[Saved entries]
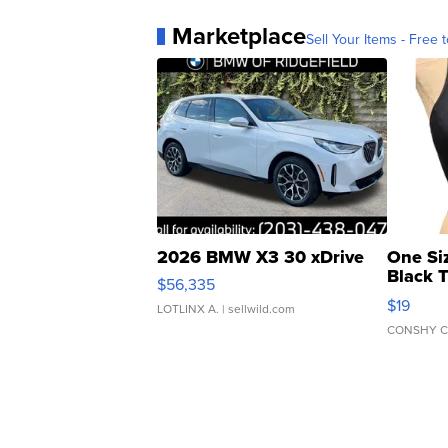
Marketplace
Sell Your Items - Free t
2026 BMW X3 30 xDrive
One Si
Black 
$56,335
Asymmet
$19
LOTLINX A.
| sellwild.com
CONSHY C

Task requirements:
Output the text lines of every item above without a single change, and leave out the pictures.

Written answer:
Marketplace
Sell Your Items - Free t
2026 BMW X3 30 xDrive
One Si
Black 
$56,335
Asymmet
$19
LOTLINX A.
| sellwild.com
CONSHY C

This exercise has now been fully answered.